» Task objective: Among the entries, find the lines with the string "wire" and copy them.

Text-based hardware design files:
===============

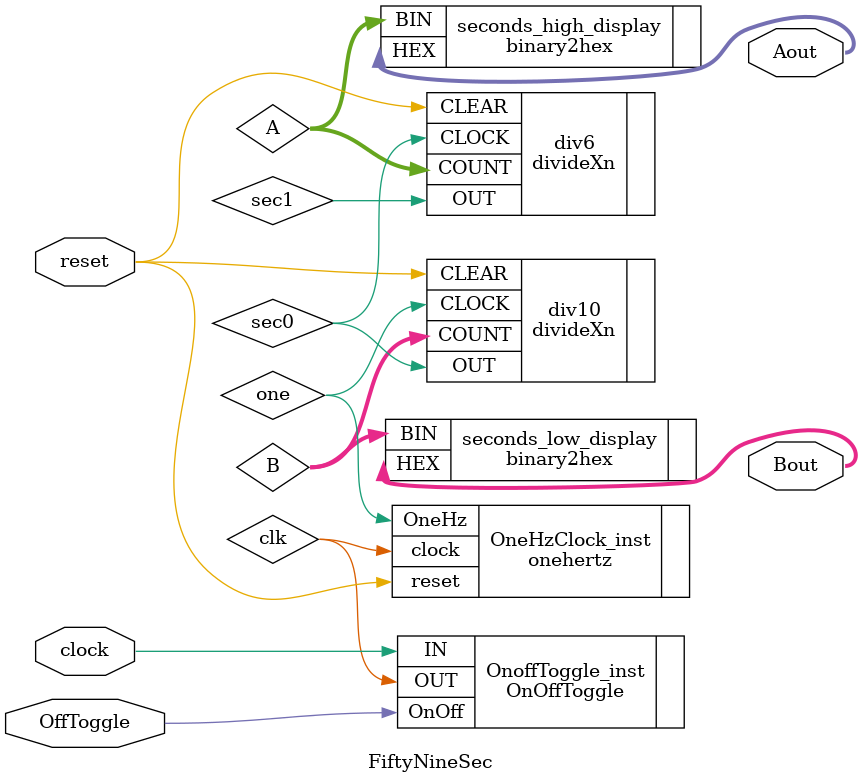
<source format=v>
module FiftyNineSec //top level
(
input clock, reset, OffToggle,
output [0:6] Aout, Bout
);
wire [3:0] A, B;
wire one, sec0, sec1, clk;
wire [3:0] count5, count10;
wire [9:0] count1000L, count1000M;
//instantiations
onehertz OneHzClock_inst
(
.clock(clk) , // input 50-MHz clock
.reset(reset) , // input reset
.OneHz(one) // output OneHz clock k0
);
divideXn #(4'd10, 4'd4) div10
(
.CLOCK(one) , // input 10MHz clock
.CLEAR(reset) , // input reset
.OUT(sec0) , // output 1-MHz clock
.COUNT(B) // output [3:0] count bits
);
binary2hex seconds_low_display
(
.BIN(B) , // input [3:0] seconds low count
.HEX(Bout) // output [0:6] low seconds display
);
divideXn #(3'd6, 3'd3) div6 //module divideXn needs to be included only once in the project directory since it’s parameterized
(
.CLOCK(sec0), // input 50MHz clock
.CLEAR(reset) , // input reset
.OUT(sec1), // output 10-MHz clock
.COUNT(A) // output [3:0] count bits
);
binary2hex seconds_high_display
(
.BIN(A) , // input [3:0] high seconds count
.HEX(Aout) // output [0:6] high seconds display
);
OnOffToggle OnoffToggle_inst
  (
  .OnOff(OffToggle),
  .IN(clock),
  .OUT(clk)
  );

endmodule

</source>
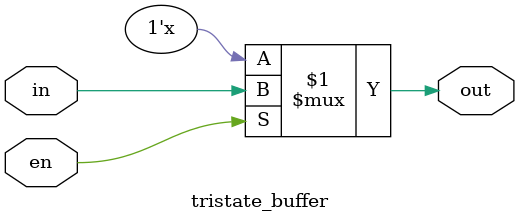
<source format=v>
/******************************************************************************************************************

This source code is a work of its author. No part of it should be copied and pasted for any commercial purpose. 
This code is purely for educational purposes. If required, this code can be cloned from GitHub repository.

Filename	: tristate_buffer.v

Description	: Tri State Buffer Design

Author Name	: Deep Kar Sarkar

Version		: 1.0

*******************************************************************************************************************/

module tristate_buffer(in, en, out);

	//Defining the input and output ports
	input in, en;
	output out;
	
	assign out = en ? in : 1'bz; //Assign the output port with the required logic

endmodule

</source>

===============

» Task response:
wire [3:0] A, B;
wire one, sec0, sec1, clk;
wire [3:0] count5, count10;
wire [9:0] count1000L, count1000M;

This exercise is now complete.